_Exercise brief_: All of the data is to be restated word for word.

_Records for this exercise_:
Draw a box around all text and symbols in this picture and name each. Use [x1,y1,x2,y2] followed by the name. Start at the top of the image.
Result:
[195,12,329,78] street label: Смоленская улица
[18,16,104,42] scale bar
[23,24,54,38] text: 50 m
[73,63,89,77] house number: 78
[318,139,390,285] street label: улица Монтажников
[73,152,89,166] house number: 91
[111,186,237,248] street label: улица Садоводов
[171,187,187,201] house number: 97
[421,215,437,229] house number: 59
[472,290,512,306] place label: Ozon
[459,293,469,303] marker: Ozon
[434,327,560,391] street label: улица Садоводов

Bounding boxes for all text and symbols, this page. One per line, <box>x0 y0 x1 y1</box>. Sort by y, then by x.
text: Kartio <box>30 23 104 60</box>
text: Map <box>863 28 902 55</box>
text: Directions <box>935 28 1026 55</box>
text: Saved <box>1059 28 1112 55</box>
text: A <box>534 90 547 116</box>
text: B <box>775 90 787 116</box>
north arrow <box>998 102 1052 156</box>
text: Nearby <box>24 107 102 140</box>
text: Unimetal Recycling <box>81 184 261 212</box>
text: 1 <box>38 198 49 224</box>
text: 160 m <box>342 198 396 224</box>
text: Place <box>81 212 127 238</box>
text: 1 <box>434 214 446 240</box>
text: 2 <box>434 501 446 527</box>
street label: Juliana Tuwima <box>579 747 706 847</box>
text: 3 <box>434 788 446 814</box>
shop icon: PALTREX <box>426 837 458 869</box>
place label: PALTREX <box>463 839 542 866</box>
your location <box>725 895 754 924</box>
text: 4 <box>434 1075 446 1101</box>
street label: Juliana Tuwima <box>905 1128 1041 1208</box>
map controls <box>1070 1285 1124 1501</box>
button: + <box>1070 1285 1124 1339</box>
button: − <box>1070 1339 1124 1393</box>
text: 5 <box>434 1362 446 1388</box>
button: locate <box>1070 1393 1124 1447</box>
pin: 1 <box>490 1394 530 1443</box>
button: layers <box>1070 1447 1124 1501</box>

_Solution to this task_:
Draw a box around all text and symbols in this picture and name each. Use [x1,y1,x2,y2] followed by the name. Start at the top of the image.
Result:
[195,12,329,78] street label: Смоленская улица
[18,16,104,42] scale bar
[23,24,54,38] text: 50 m
[73,63,89,77] house number: 78
[318,139,390,285] street label: улица Монтажников
[73,152,89,166] house number: 91
[111,186,237,248] street label: улица Садоводов
[171,187,187,201] house number: 97
[421,215,437,229] house number: 59
[472,290,512,306] place label: Ozon
[459,293,469,303] marker: Ozon
[434,327,560,391] street label: улица Садоводов

Bounding boxes for all text and symbols, this page. One per line, <box>x0 y0 x1 y1</box>. Sort by y, then by x.
text: Kartio <box>30 23 104 60</box>
text: Map <box>863 28 902 55</box>
text: Directions <box>935 28 1026 55</box>
text: Saved <box>1059 28 1112 55</box>
text: A <box>534 90 547 116</box>
text: B <box>775 90 787 116</box>
north arrow <box>998 102 1052 156</box>
text: Nearby <box>24 107 102 140</box>
text: Unimetal Recycling <box>81 184 261 212</box>
text: 1 <box>38 198 49 224</box>
text: 160 m <box>342 198 396 224</box>
text: Place <box>81 212 127 238</box>
text: 1 <box>434 214 446 240</box>
text: 2 <box>434 501 446 527</box>
street label: Juliana Tuwima <box>579 747 706 847</box>
text: 3 <box>434 788 446 814</box>
shop icon: PALTREX <box>426 837 458 869</box>
place label: PALTREX <box>463 839 542 866</box>
your location <box>725 895 754 924</box>
text: 4 <box>434 1075 446 1101</box>
street label: Juliana Tuwima <box>905 1128 1041 1208</box>
map controls <box>1070 1285 1124 1501</box>
button: + <box>1070 1285 1124 1339</box>
button: − <box>1070 1339 1124 1393</box>
text: 5 <box>434 1362 446 1388</box>
button: locate <box>1070 1393 1124 1447</box>
pin: 1 <box>490 1394 530 1443</box>
button: layers <box>1070 1447 1124 1501</box>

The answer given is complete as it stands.